The Cuckoo has been in the news recently, and rightly so, because this is a fascinating species. Cuckoos have been declining in the UK for a while now and things are getting very serious. Part of the problem is the severe lack of knowledge concerning its migration route once it leaves our shores and goes south to Africa. With only one British ringing recovery in Cameroon, there is so much to learn about its movements and population dynamics.

To help fillthis gap in our knowledge, BTO staff and volunteers have fitted state-of-the-art satellite transmitters on five male Cuckoos caught in East Anglia. Their movements can now be tracked very precisely and you can follow them by clicking here.

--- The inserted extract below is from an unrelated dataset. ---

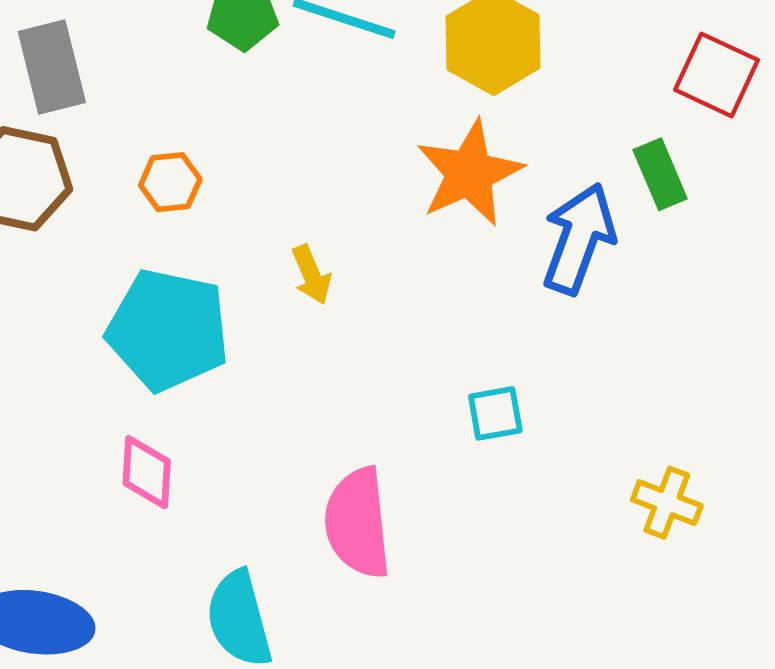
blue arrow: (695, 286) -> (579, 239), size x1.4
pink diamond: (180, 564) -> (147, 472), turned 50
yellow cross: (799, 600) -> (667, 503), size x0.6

The movements are updated regularly. One Cuckoo, Clement, was ringed on the BTO reserve on 19th May and is currently in France! Another bird, Chris, has left Norfolk and is now near Battle in Sussex.

This is an amazing project and these five Cuckoos will lead the way in some cutting edge science. At the same time they'll be contributing to the conservation of their species.

02 June 2011

Wood Warbler at Wentwood

Jerry Lewis writes:

The larch plantations of Wentwood Forest, Gwent, hold good populations of Wood Warbler, and it looks like they are heading for a really good season this year. I have been studying them here since 2001 and this year the early arrivals didn't waste any time in getting on with nesting. My earliest first hatch dates have generally been between 20th and 29th May, and this year is at least 3 days earlier and I have already ringed 10 broods, three of these will have fledged by now. Clutch size is also high - during the past ten years I have only had three clutches of seven eggs (2 in 2009 and 1 in 2004) but this year I have already had four, and it certainly looks like the early spring and weather has benefited them.

Lee Barber adds:

We've only had 3 reports of Wood Warblers from 2009 to now, moving any distance and these were all seen by ringers alive or colour ring reports. One of these birds travelled from Macclesfield Forest, Cheshire to Coed Bwich-Glas, Powys (147km in 3 years, not including its annual trip to Africa).

Thanks to Jerry Lewis for letting us know about his great work and to John Bowers for the photo.